OCR: highest dpi scan the best?
|Related pages:||#10: OCR - optical character recognition :-:-: #18: Scanners|
I did some tests, scanning the same page at 300dpi, 400dpi, 600dpi and 1200dpi. The OCR results were as follows:
300dpi had a slightly better OCR than the 400 one.
600 and 1200 failed completely: the output was only garbage.
Which is nice: it's quicker to scan at 300dpi than at 1200dpi!!
However, the OCR was not 100% perfect (maybe around 95%, which is good enough).
Still, I read in a script I downloaded from somewhere:
PAGES=1 # set to the number of pages in the PDF
SOURCE=book.pdf # set to the file name of the PDF
OUTPUT=book.txt # set to the final output file
RESOLUTION=600 # set to the resolution the scanner used (the higher, the better)

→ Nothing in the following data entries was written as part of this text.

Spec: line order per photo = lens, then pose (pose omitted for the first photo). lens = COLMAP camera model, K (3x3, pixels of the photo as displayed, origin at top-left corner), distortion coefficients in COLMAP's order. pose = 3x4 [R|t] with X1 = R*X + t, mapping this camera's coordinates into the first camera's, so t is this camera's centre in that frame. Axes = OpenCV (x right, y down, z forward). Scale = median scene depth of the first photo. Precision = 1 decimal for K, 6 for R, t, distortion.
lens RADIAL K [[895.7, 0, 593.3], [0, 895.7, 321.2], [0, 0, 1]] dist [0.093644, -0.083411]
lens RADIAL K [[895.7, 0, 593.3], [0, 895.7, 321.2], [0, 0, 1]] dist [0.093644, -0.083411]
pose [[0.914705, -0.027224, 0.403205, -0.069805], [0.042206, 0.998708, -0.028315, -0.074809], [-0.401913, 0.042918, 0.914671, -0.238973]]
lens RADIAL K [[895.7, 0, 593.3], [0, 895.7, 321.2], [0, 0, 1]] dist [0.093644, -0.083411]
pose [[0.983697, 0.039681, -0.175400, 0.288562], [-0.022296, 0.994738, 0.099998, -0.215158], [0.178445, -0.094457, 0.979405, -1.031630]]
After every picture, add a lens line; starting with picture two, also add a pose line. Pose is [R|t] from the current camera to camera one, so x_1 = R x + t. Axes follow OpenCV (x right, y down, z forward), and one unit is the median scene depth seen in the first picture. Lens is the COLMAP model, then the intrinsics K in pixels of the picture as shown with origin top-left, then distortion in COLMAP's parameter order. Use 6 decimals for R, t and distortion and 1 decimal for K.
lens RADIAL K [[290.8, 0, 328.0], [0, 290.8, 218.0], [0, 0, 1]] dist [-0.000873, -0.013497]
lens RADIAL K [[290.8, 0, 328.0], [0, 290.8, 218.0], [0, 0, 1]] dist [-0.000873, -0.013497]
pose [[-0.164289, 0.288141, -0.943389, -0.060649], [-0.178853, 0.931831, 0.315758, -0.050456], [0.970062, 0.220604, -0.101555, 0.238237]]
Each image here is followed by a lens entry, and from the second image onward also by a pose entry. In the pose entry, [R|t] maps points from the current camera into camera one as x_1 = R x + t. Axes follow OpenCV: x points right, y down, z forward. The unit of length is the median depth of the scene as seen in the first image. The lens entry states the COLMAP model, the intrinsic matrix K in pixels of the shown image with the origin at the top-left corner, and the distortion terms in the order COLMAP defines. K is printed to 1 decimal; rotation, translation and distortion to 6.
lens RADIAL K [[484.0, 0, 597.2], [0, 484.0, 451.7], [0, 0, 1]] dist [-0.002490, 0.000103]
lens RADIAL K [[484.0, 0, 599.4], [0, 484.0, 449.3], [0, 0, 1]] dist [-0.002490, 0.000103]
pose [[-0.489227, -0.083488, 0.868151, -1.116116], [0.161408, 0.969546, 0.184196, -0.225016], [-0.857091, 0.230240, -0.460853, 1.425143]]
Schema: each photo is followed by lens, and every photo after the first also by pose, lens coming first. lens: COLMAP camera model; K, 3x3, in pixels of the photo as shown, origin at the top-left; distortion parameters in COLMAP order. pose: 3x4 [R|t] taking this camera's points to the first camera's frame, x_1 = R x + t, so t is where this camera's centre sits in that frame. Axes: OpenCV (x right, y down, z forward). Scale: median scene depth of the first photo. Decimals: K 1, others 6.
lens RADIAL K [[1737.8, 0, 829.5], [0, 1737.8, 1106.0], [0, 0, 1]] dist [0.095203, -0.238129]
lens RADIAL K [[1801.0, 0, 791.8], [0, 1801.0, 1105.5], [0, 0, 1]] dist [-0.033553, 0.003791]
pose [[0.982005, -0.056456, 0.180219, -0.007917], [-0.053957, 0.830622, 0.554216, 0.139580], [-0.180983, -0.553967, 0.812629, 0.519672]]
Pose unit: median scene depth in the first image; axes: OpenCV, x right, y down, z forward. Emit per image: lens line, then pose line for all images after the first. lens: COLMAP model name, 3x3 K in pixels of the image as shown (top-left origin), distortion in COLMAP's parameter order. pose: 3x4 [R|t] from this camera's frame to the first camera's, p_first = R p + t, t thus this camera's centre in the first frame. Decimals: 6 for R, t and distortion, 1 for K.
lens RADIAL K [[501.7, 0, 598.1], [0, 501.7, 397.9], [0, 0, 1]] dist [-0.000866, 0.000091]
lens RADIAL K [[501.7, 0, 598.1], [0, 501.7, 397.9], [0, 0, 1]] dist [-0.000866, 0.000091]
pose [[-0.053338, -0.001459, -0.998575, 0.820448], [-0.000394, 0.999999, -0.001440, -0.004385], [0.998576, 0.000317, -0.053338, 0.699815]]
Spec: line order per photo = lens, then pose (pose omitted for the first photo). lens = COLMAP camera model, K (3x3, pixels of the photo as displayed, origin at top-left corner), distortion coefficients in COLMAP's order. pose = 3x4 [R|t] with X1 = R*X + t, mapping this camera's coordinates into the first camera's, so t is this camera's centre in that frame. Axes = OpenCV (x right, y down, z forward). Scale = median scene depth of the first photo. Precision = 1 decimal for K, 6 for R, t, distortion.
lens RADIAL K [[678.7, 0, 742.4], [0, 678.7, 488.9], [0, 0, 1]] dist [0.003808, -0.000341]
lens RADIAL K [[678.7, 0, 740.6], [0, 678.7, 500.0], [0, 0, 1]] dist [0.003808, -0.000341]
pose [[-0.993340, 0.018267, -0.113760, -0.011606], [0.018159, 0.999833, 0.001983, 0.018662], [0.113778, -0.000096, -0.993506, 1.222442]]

for i in `seq 1 $PAGES`; do
convert -monochrome -density $RESOLUTION $SOURCE\[$i\] page$i.tif
tesseract page$i.tif page$i
cat $OUTPUT page$i.txt > temp.txt
mv temp.txt $OUTPUT
I haven't tried the -density bit. Maybe it makes a difference....
Does anyone know better?
Well, I just tried on a 1200dpi scan:
convert -density 1200 greyscale-1200.TIF 1200.tif
tesseract 1200.tif 1200 -l fra
and the result was even worse.
I leave this issue open for other more knowledgeable people to comment, but for me, 300dpi seems good enough.